Not fancy, but straight up simple – buttery, with a tight crumb, this cake can be dressed up for a wedding or enjoyed plain with a cup of tea. Adapted from The Perfect Cake by Susan Purdy.
- 2 cups (8.5 ounces; 240 g) all-purpose flour
- 1 teaspoon baking powder
- 1/2 teaspoon salt (omit if using salted butter)
- 1 cup (2 sticks) butter, softened at room temperature
- 1 1/2 cups granulated sugar (10.5 ounces; 300 g)
- 2 large eggs, at room temperature
- 3/4 cup milk
- 1 teaspoon almond extract (or vanilla)
- Confectioners’ sugar (optional)
- Prepare cake pan (2 9″ layers, or a 9″ tube pan, or an 8″x8″x2″ square pan). Rub with butter, dust with flour, shake to distribute and tap out excess. Preheat oven to 350 degrees F.
- In a medium mixing bowl, stir together flour, baking powder and salt (omit salt if using salted butter).
- In a large mixing bowl, mix sugar and softened butter until light and creamy. Using an electric mixer will result in a somewhat lighter texture than mixing by hand.
- Add eggs, one at a time, mixing well after each. Stir in almond or vanilla extract.
- Alternately add dry ingredients and milk, starting and ending with flour. Scrape down sides of bowl as needed.
- Pour batter into prepared pan(s) and level the top. Bake in preheated oven until top is golden and a toothpick tested in the center of the cake comes out clean (about 30-35 minutes for layers or 50-60 minutes for a tube cake).
- Cool the cake on a wire rack for about 10 minutes, then loosen edges with a knife. Top with a plate, flip over pan and plate, and carefully lift the pan off the cake. Cool completely. Dust with confectioners’ sugar or frost.
- Orange variation: add zest from 1 1/2 oranges and replace milk with orange juice.
- Chocolate variation: replace 1/3 cup flour with unsweetened cocoa and add 1/4 teaspoon baking soda.
- Fresh strawberry puree: in a blender or food processor, blend one pint fresh strawberries with 2-4 tablespoons sugar and bit of lemon juice (optional). Add a splash of orange juice or water if you need liquid to get it going. Serve with cake.
Here’s the link to a printable version.
I had forgotten about your blog ! Someone linked to it on the Kitchen Forum of Garden Web. I am so glad I checked back here. I was born in Findlay OH in 1950 .
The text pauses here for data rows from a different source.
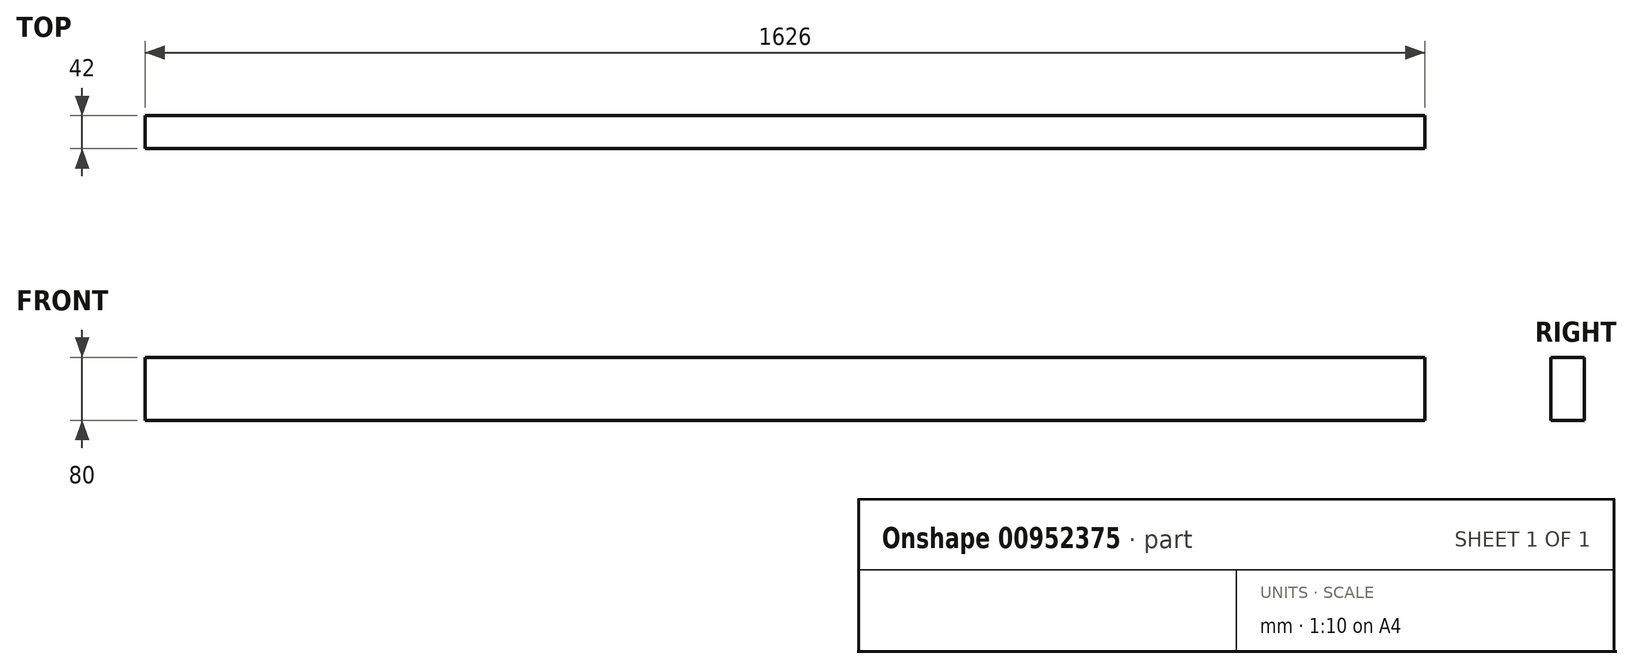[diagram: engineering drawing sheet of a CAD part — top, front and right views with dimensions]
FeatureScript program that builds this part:
annotation { "Feature Type Name" : "Feature", "Feature Type Description" : "" }
export const myFeature = defineFeature(function(context is Context, id is Id, definition is map)
    precondition{}
    {
        {
            var Q0;
            Q0=qCreatedBy(makeId("Front.planeOp"),FACE);
            var sketch = newSketch(context, id + "F0", { "sketchPlane" : qUnion([Q0])});
            skLineSegment(sketch, "E0.bottom", {"start": v(813, -40) * mm, "end": v(-813, -40) * mm});
            skLineSegment(sketch, "E0.top", {"start": v(813, 40) * mm, "end": v(-813, 40) * mm});
            skLineSegment(sketch, "E0.left", {"start": v(813, -40) * mm, "end": v(813, 40) * mm});
            skLineSegment(sketch, "E0.right", {"start": v(-813, -40) * mm, "end": v(-813, 40) * mm});
            skPoint(sketch, "E0.middle", {"position": v(0, 0) * mm});
            skSolve(sketch);
        }
        {
            var Q0;
            Q0=makeQuery(id+"F0.imprint","IMPRINT",FACE,{"disambiguationData":[TD([[makeQuery(id+"F0.imprint","IMPRINT",EDGE,{"derivedFrom":sQuery(id+"F0.wireOp",EDGE,"E0.bottom")}),-1.0]])]});
            extrude(context, id + "F1", {"entities" : qUnion([Q0]), "depth" : 42 * mm, "offsetDistance" : 25 * mm});
        }
    });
I loved reading about your cake in the above post. Have you ever made a Hot Milk Sponge Cake. It is an old recipe and I bet it is right up your alley for simple and tasty and your brother will love it !
1/2 c milk
1 c A-P flour ( sift if you like )
1 tsp baking powder
1/4 tsp salt
3 eggs ( large)
1 c sugar
1 tsp vanilla
Heat milk till it bubbles. Set aside. Preheat oven 350 degrees. Mix together flour/baking powder/salt and set aside. Beat eggs till thick and lemon colored. Can use a hand mixer, and you can’t over beat them. Gradually add sugar…takes about 5 minutes all together.
At low speed add flour mixture and mix till just blended. I do this by hand and fold them together lightly. Add warm milk and vanilla. Mix till just combined.
Double this recipe in order to fill a tube pan ( angel food with removable center) . It all works great. Do not grease pans !! Use 1- 9x9x2 or use 2- 8×11/2 ” rounds for the amount of batter above. Bake 25 to 30 minutes /35 – 40 minutes for tube pan. Cool 10 minutes in pans and then remove and cool on racks. Serve plain or with powdered sugar. Great as strawberry shortcake.
Notice it is easier than an angelfood cake and it is light and has no fat ! Hope you enjoy. c
hi caroline – thank you!! i am so glad you found me again. and i am really excited to try the hot milk sponge cake. thank you for sharing back!